Enable CDC on self-managed instances

This feature has been released as a public beta in AuraDB Enterprise October Release and Neo4j Enterprise Edition 5.13 and breaking changes are likely to be introduced before it is made generally available (GA).

Neo4j extracts CDC information from the transaction log. However, by default the transaction log does not contain information directly usable by CDC. For CDC to work, the transaction log need to be enriched with further information. This is applied as an extra configuration option to each database. As soon as CDC is enabled, the database is ready to answer CDC queries from client applications.

CDC has three enrichment modes:

  • OFF — CDC is disabled (default).

  • DIFF — Changes are captured as the difference between before and after states of each changed entity (i.e. they only contain removals, updates and additions).

  • FULL — Changes are recorded as a complete copy of the before and after states of each changed entity (i.e. the contain the full node/relationship, regardless of the extent to which they were altered).

Set the enrichment mode

Create a database with log enrichment enabled

To create a new database with CDC enabled, use the CREATE DATABASE Cypher command and set the option txLogEnrichment to either FULL or DIFF.

Query
CREATE DATABASE <dbName> IF NOT EXISTS OPTIONS {txLogEnrichment: "FULL"}

Modify a database’s log enrichment mode

To tweak the enrichment mode on an existing database, use the ALTER DATABASE Cypher command and set the option txLogEnrichment to either FULL or DIFF.

Query
ALTER DATABASE <dbName> SET OPTION txLogEnrichment "DIFF"

Modifying enrichment mode from DIFF to FULL or viceversa immediately changes the structure of captured changes. Your CDC application must be able to deal with the different format.

Get a database’s log enrichment mode

To see what value the enrichment mode of a database is, use the SHOW DATABASES Cypher command.

Query
SHOW DATABASES YIELD name, options
Table 1. Result
name options

"neo4j"

{"txLogEnrichment": "DIFF"}

"system"

{}

Disable log enrichment

To disable log enrichment on a database, either set txLogEnrichment explicitly to OFF or remove it altogether.

Using set option clause
ALTER DATABASE <dbName> SET OPTION txLogEnrichment "OFF"
Using remove option clause
ALTER DATABASE <dbName> REMOVE OPTION txLogEnrichment

Disabling enrichment immediately breaks the continuity of change events.
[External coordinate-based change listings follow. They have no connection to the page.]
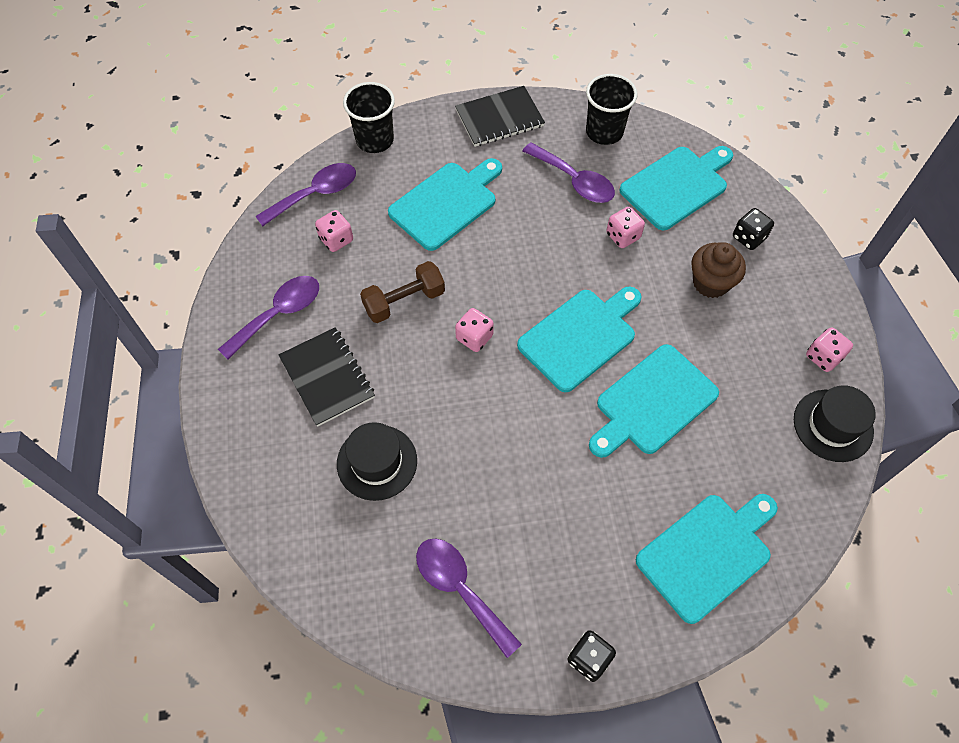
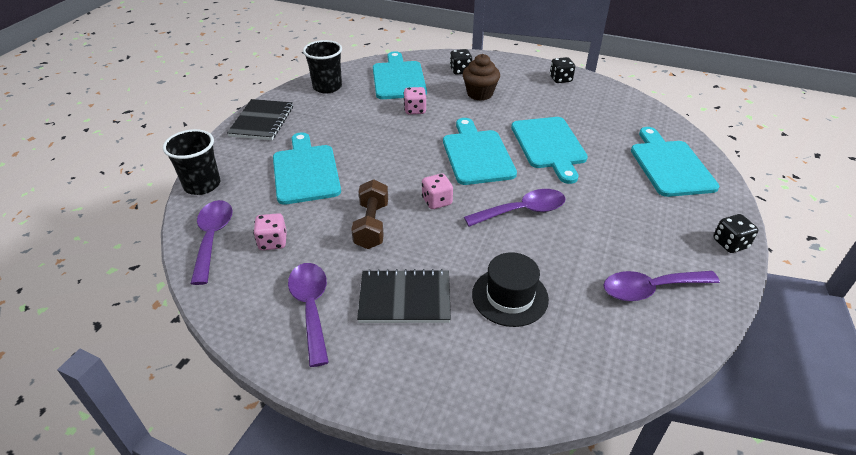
camera: 60 degrees left, 20 degrees down
(574, 181) = (351, 111): purple spoon -> purple spoon (522, 211)
(823, 357) = (560, 79): pink dice -> black dice
(833, 425) = (607, 93): black hat -> none

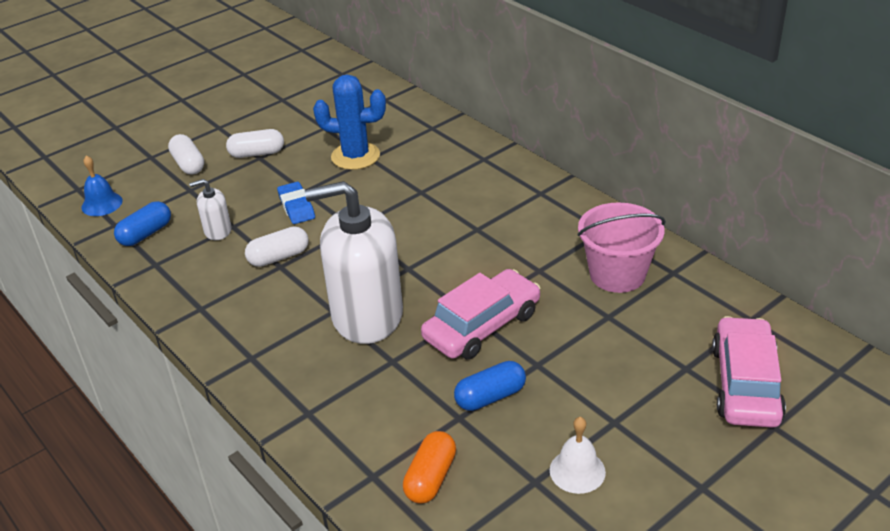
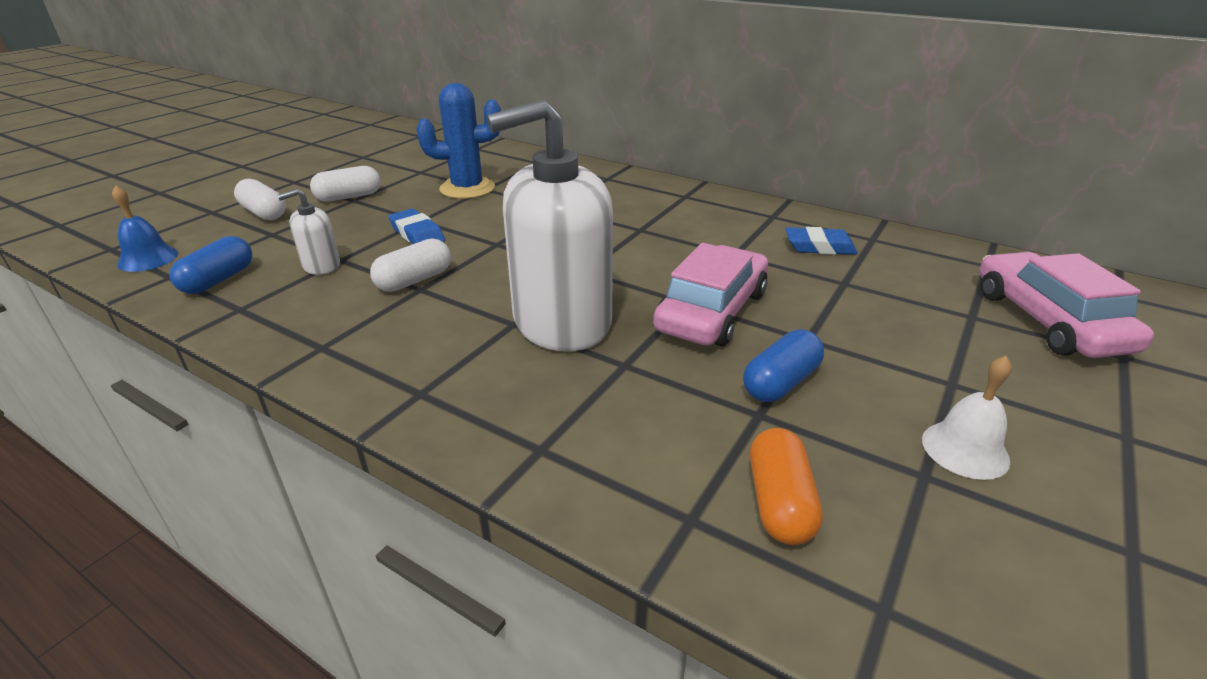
camera: 20 degrees left, 5 degrees down
(617, 274) = (819, 247): pink bucket -> blue eraser

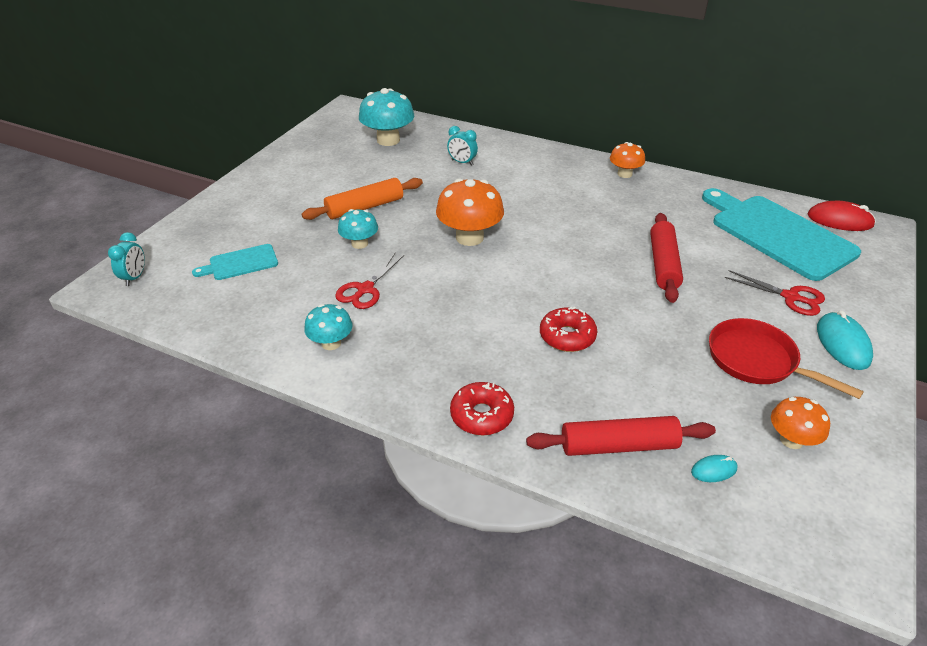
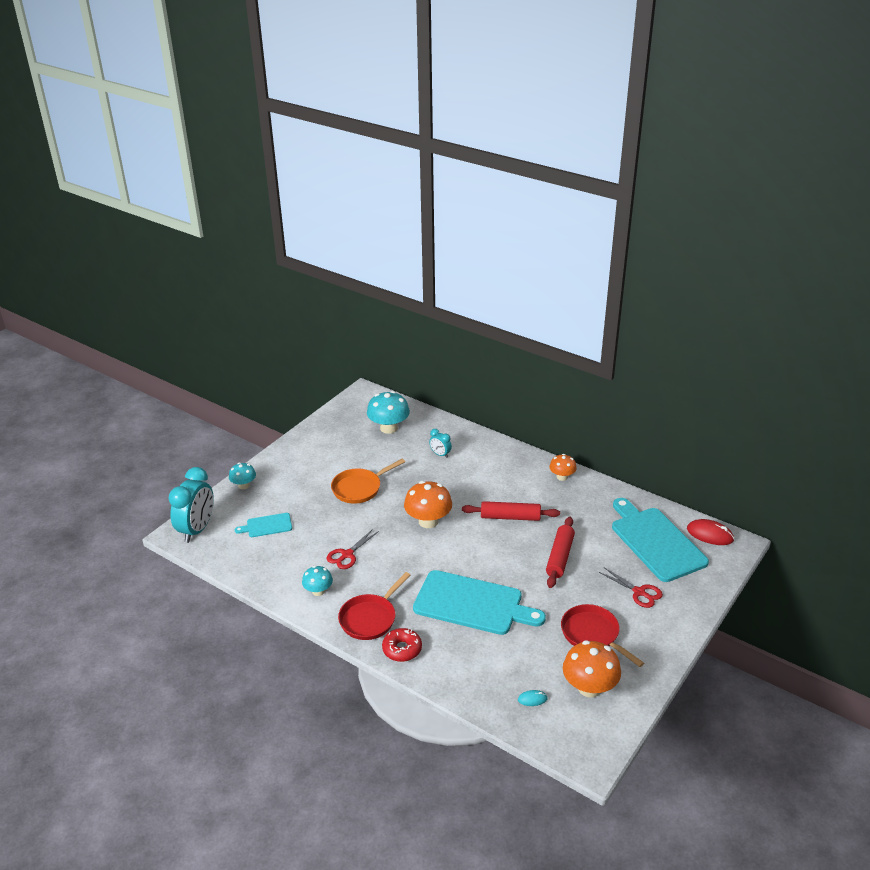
camera: 10 degrees right, 5 degrees down
(135, 277) = (197, 529): turquoise clock -> turquoise clock, size x2.12
(359, 244) = (350, 518): turquoise mushroom -> turquoise mushroom (244, 485)
(365, 207) = (359, 488): orange rolling pin -> orange pan
(419, 374) = (370, 618): none -> red pan
(567, 336) = (472, 604): red donut -> turquoise cutting board
(618, 446) = (480, 678): red rolling pin -> red rolling pin (510, 517)
(791, 440) = (589, 687): orange mushroom -> orange mushroom, size x1.69
(842, 343) = (657, 630): turquoise mouse -> none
Change identifiers generated before disabling can no longer be used and, even if enrichment is re-enabled, the previously-generated change identifiers remain invalid. Disabling and then re-enabling CDC is equivalent to enabling it for the first time: there is no memory of previous changes.

Points to consider

Security

CDC returns all changes in the database and is not limited to the entities which a certain user is allowed to access. In order to prevent unauthorized access, the procedure db.cdc.query requires admin privileges and should be configured for least privilege access.

For a regular user to be able to run db.cdc.query, the user must have been granted execute privileges as well as boosted execute privileges.

GRANT EXECUTE PROCEDURE db.cdc.query ON DBMS TO $role;
GRANT EXECUTE BOOSTED PROCEDURE db.cdc.query ON DBMS TO $role;

Non-boosted execute privileges are usually part of the PUBLIC role, in which case they do not need to be granted a second time.

Furthermore, the user does not have access to a database unless they have been granted access.

GRANT ACCESS ON DATABASE $database TO $role

Usually the PUBLIC role already has access to the default database.

The procedures db.cdc.current and db.cdc.earliest do not require admin privileges. In order to execute these, access to the database and regular execution privileges are sufficient.

For more details regarding procedure privileges in Neo4j, see Operations Manual → Manage procedure and user-defined function permissions.

Disk size

Enabling change data capture on a database causes more data to be written into transaction log files. This means that the log files are rotated more frequently and log pruning is activated sooner (based on your configuration). The disk may run out of space if the disk size for transaction log storage is limited, so ensure that you have plenty of available space.

In particular, plan for a 50% increase in data written to the transaction log with DIFF enrichment mode, and 75% for FULL enrichment mode. Actual disk usage depends on the application, data model and transaction characteristics.

Transaction log retention

Since Neo4j stores change data capture information inside transaction log entries, you should configure the transaction log retention period based on your application requirements.

The number of hours or days to keep the transaction log depends on your CDC use case, but as a general rule of thumb you can pick the period based on downtime tolerance of your downstream application so that the changes you have not yet processed are not pruned.

For more details on transaction log retention and how to configure it, see Operations Manual → Configuration → Transaction Log.

Unrecorded changes

CDC can only capture data changes that pass through the transaction layer and any data creation that avoids this layer can therefore not be captured. For example, when importing data with the neo4j-admin database import tool, whether full or incremental, or when loading data with the neo4j-admin database load tool, data is written directly to the store without sending anything to the transaction log, so such changes are not captured by CDC.